= BRIEF =
Copy each row that contains the word "contacts", keeping the full line intact.

= MATERIALS PROVIDED =
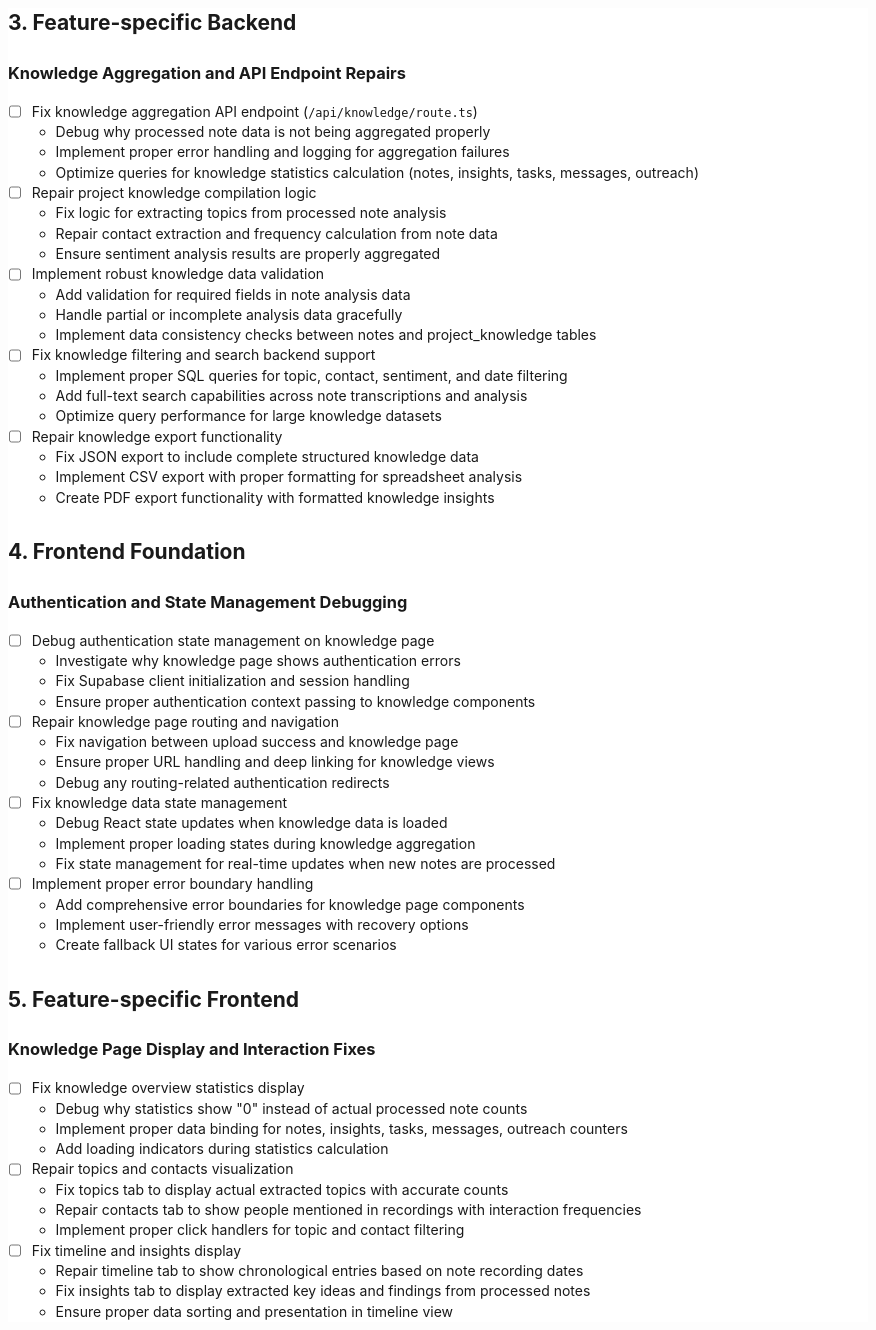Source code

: ## 3. Feature-specific Backend

### Knowledge Aggregation and API Endpoint Repairs
- [ ] Fix knowledge aggregation API endpoint (`/api/knowledge/route.ts`)
  - Debug why processed note data is not being aggregated properly
  - Implement proper error handling and logging for aggregation failures
  - Optimize queries for knowledge statistics calculation (notes, insights, tasks, messages, outreach)
- [ ] Repair project knowledge compilation logic
  - Fix logic for extracting topics from processed note analysis
  - Repair contact extraction and frequency calculation from note data
  - Ensure sentiment analysis results are properly aggregated
- [ ] Implement robust knowledge data validation
  - Add validation for required fields in note analysis data
  - Handle partial or incomplete analysis data gracefully
  - Implement data consistency checks between notes and project_knowledge tables
- [ ] Fix knowledge filtering and search backend support
  - Implement proper SQL queries for topic, contact, sentiment, and date filtering
  - Add full-text search capabilities across note transcriptions and analysis
  - Optimize query performance for large knowledge datasets
- [ ] Repair knowledge export functionality
  - Fix JSON export to include complete structured knowledge data
  - Implement CSV export with proper formatting for spreadsheet analysis
  - Create PDF export functionality with formatted knowledge insights

## 4. Frontend Foundation

### Authentication and State Management Debugging
- [ ] Debug authentication state management on knowledge page
  - Investigate why knowledge page shows authentication errors
  - Fix Supabase client initialization and session handling
  - Ensure proper authentication context passing to knowledge components
- [ ] Repair knowledge page routing and navigation
  - Fix navigation between upload success and knowledge page
  - Ensure proper URL handling and deep linking for knowledge views
  - Debug any routing-related authentication redirects
- [ ] Fix knowledge data state management
  - Debug React state updates when knowledge data is loaded
  - Implement proper loading states during knowledge aggregation
  - Fix state management for real-time updates when new notes are processed
- [ ] Implement proper error boundary handling
  - Add comprehensive error boundaries for knowledge page components
  - Implement user-friendly error messages with recovery options
  - Create fallback UI states for various error scenarios

## 5. Feature-specific Frontend

### Knowledge Page Display and Interaction Fixes
- [ ] Fix knowledge overview statistics display
  - Debug why statistics show "0" instead of actual processed note counts
  - Implement proper data binding for notes, insights, tasks, messages, outreach counters
  - Add loading indicators during statistics calculation
- [ ] Repair topics and contacts visualization
  - Fix topics tab to display actual extracted topics with accurate counts
  - Repair contacts tab to show people mentioned in recordings with interaction frequencies
  - Implement proper click handlers for topic and contact filtering
- [ ] Fix timeline and insights display
  - Repair timeline tab to show chronological entries based on note recording dates
  - Fix insights tab to display extracted key ideas and findings from processed notes
  - Ensure proper data sorting and presentation in timeline view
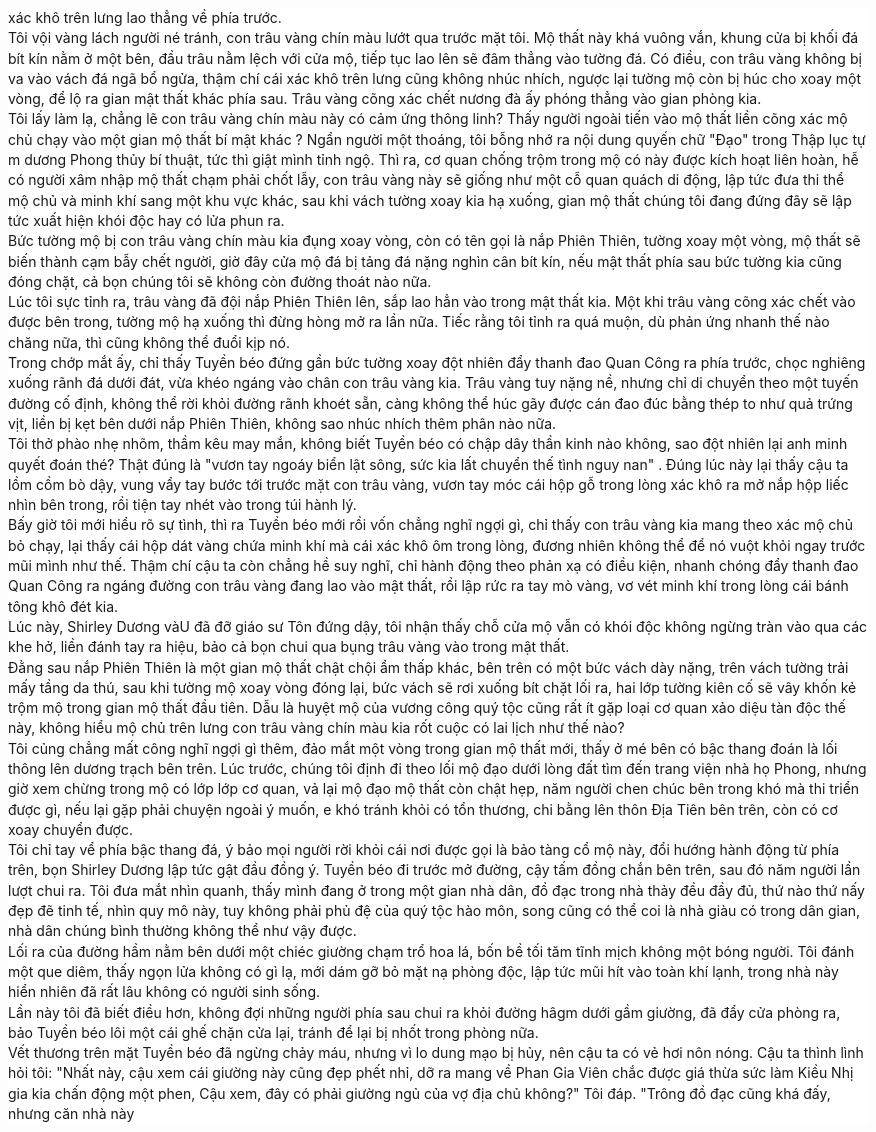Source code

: xác khô trên lưng lao thẳng về phía trước.<br>Tôi vội vàng lách người né tránh, con trâu vàng chín màu lướt qua trước mặt tôi. Mộ thất này khá vuông vắn, khung cửa bị khối đá bít kín nằm ở một bên, đầu trâu nằm lệch với cửa mộ, tiếp tục lao lên sẽ đâm thẳng vào tường đá. Có điều, con trâu vàng không bị va vào vách đá ngã bổ ngửa, thậm chí cái xác khô trên lưng cũng không nhúc nhích, ngược lại tường mộ còn bị húc cho xoay một vòng, để lộ ra gian mật thất khác phía sau. Trâu vàng cõng xác chết nương đà ấy phóng thẳng vào gian phòng kia.<br>Tôi lấy làm lạ, chẳng lẽ con trâu vàng chín màu này có cảm ứng thông linh? Thấy người ngoài tiến vào mộ thất liền cõng xác mộ chủ chạy vào một gian mộ thất bí mật khác ? Ngẩn người một thoáng, tôi bỗng nhớ ra nội dung quyến chữ "Đạo" trong Thập lục tự m dương Phong thủy bí thuật, tức thì giật mình tỉnh ngộ. Thì ra, cơ quan chống trộm trong mộ có này được kích hoạt liên hoàn, hễ có người xâm nhập mộ thất chạm phải chốt lẫy, con trâu vàng này sẽ giống như một cỗ quan quách di động, lập tức đưa thi thể mộ chủ và minh khí sang một khu vực khác, sau khi vách tường xoay kia hạ xuống, gian mộ thất chúng tôi đang đứng đây sẽ lập tức xuất hiện khói độc hay có lửa phun ra.<br>Bức tường mộ bị con trâu vàng chín màu kia đụng xoay vòng, còn có tên gọi là nắp Phiên Thiên, tường xoay một vòng, mộ thất sẽ biến thành cạm bẫy chết người, giờ đây cửa mộ đá bị tảng đá nặng nghìn cân bít kín, nếu mật thất phía sau bức tường kia cũng đóng chặt, cả bọn chúng tôi sẽ không còn đường thoát nào nữa.<br>Lúc tôi sực tỉnh ra, trâu vàng đã đội nắp Phiên Thiên lên, sắp lao hẳn vào trong mật thất kia. Một khi trâu vàng cõng xác chết vào được bên trong, tường mộ hạ xuống thì đừng hòng mở ra lần nữa. Tiếc rằng tôi tỉnh ra quá muộn, dù phản ứng nhanh thế nào chăng nữa, thì cũng không thể đuổi kịp nó.<br>Trong chớp mắt ấy, chỉ thấy Tuyền béo đứng gần bức tường xoay đột nhiên đẩy thanh đao Quan Công ra phía trước, chọc nghiêng xuống rãnh đá dưới đát, vừa khéo ngáng vào chân con trâu vàng kia. Trâu vàng tuy nặng nề, nhưng chỉ di chuyển theo một tuyến đường cố định, không thể rời khỏi đường rãnh khoét sẵn, càng không thể húc gãy được cán đao đúc bằng thép to như quả trứng vịt, liền bị kẹt bên dưới nắp Phiên Thiên, không sao nhúc nhích thêm phân nào nữa.<br>Tôi thở phào nhẹ nhõm, thầm kêu may mắn, không biết Tuyền béo có chập dây thần kinh nào không, sao đột nhiên lại anh minh quyết đoán thé? Thật đúng là "vươn tay ngoáy biển lật sông, sức kia lất chuyển thế tình nguy nan" . Đúng lúc này lại thấy cậu ta lồm cồm bò dậy, vung vẩy tay bước tới trước mặt con trâu vàng, vươn tay móc cái hộp gỗ trong lòng xác khô ra mở nắp hộp liếc nhìn bên trong, rồi tiện tay nhét vào trong túi hành lý.<br>Bấy giờ tôi mới hiểu rõ sự tình, thì ra Tuyền béo mới rồi vốn chẳng nghĩ ngợi gì, chỉ thấy con trâu vàng kia mang theo xác mộ chủ bỏ chạy, lại thấy cái hộp dát vàng chứa minh khí mà cái xác khô ôm trong lòng, đương nhiên không thể để nó vuột khỏi ngay trước mũi mình như thế. Thậm chí cậu ta còn chẳng hề suy nghĩ, chỉ hành động theo phản xạ có điều kiện, nhanh chóng đẩy thanh đao Quan Công ra ngáng đường con trâu vàng đang lao vào mật thất, rồi lập rức ra tay mò vàng, vơ vét minh khí trong lòng cái bánh tông khô đét kia.<br>Lúc này, Shirley Dương vàU đã đỡ giáo sư Tôn đứng dậy, tôi nhận thấy chỗ cửa mộ vẫn có khói độc không ngừng tràn vào qua các khe hở, liền đánh tay ra hiệu, bảo cả bọn chui qua bụng trâu vàng vào trong mật thất.<br>Đằng sau nắp Phiên Thiên là một gian mộ thất chật chội ẩm thấp khác, bên trên có một bức vách dày nặng, trên vách tường trải mấy tầng da thú, sau khi tường mộ xoay vòng đóng lại, bức vách sẽ rơi xuống bít chặt lối ra, hai lớp tường kiên cố sẽ vây khốn kẻ trộm mộ trong gian mộ thất đầu tiên. Dẫu là huyệt mộ của vương công quý tộc cũng rất ít gặp loại cơ quan xảo diệu tàn độc thế này, không hiểu mộ chủ trên lưng con trâu vàng chín màu kia rốt cuộc có lai lịch như thế nào?<br>Tôi củng chẳng mất công nghĩ ngợi gì thêm, đảo mắt một vòng trong gian mộ thất mới, thấy ở mé bên có bậc thang đoán là lối thông lên dương trạch bên trên. Lúc trước, chúng tôi định đi theo lối mộ đạo dưới lòng đất tìm đến trang viện nhà họ Phong, nhưng giờ xem chừng trong mộ có lớp lớp cơ quan, vả lại mộ đạo mộ thất còn chật hẹp, năm người chen chúc bên trong khó mà thi triển được gì, nếu lại gặp phải chuyện ngoài ý muốn, e khó tránh khỏi có tổn thương, chi bằng lên thôn Địa Tiên bên trên, còn có cơ xoay chuyển được.<br>Tôi chỉ tay vể phía bậc thang đá, ý bảo mọi người rời khỏi cái nơi được gọi là bảo tàng cổ mộ này, đổi hướng hành động từ phía trên, bọn Shirley Dương lập tức gật đầu đồng ý. Tuyền béo đi trước mở đường, cậy tấm đồng chắn bên trên, sau đó năm người lần lượt chui ra. Tôi đưa mắt nhìn quanh, thấy mình đang ở trong một gian nhà dân, đồ đạc trong nhà thảy đều đầy đủ, thứ nào thứ nấy đẹp đẽ tinh tế, nhìn quy mô này, tuy không phải phủ đệ của quý tộc hào môn, song cũng có thể coi là nhà giàu có trong dân gian, nhà dân chúng bình thường không thể như vậy được.<br>Lối ra của đường hầm nằm bên dưới một chiéc giường chạm trổ hoa lá, bốn bề tối tăm tĩnh mịch không một bóng người. Tôi đánh một que diêm, thấy ngọn lửa không có gì lạ, mới dám gỡ bỏ mặt nạ phòng độc, lập tức mũi hít vào toàn khí lạnh, trong nhà này hiển nhiên đã rất lâu không có người sinh sống.<br>Lần này tôi đã biết điều hơn, không đợi những người phía sau chui ra khỏi đường hâgm dưới gầm giường, đã đẩy cửa phòng ra, bảo Tuyền béo lôi một cái ghế chặn cửa lại, tránh để lại bị nhốt trong phòng nữa.<br>Vết thương trên mặt Tuyền béo đã ngừng chảy máu, nhưng vì lo dung mạo bị hủy, nên cậu ta có vẻ hơi nôn nóng. Cậu ta thình lình hỏi tôi: "Nhất này, cậu xem cái giường này cũng đẹp phết nhỉ, dỡ ra mang về Phan Gia Viên chắc được giá thừa sức làm Kiều Nhị gia kia chấn động một phen, Cậu xem, đây có phải giường ngủ của vợ địa chủ không?" Tôi đáp. "Trông đồ đạc cũng khá đấy, nhưng căn nhà này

= ANSWER SPACE =
- [ ] Repair topics and contacts visualization
  - Repair contacts tab to show people mentioned in recordings with interaction frequencies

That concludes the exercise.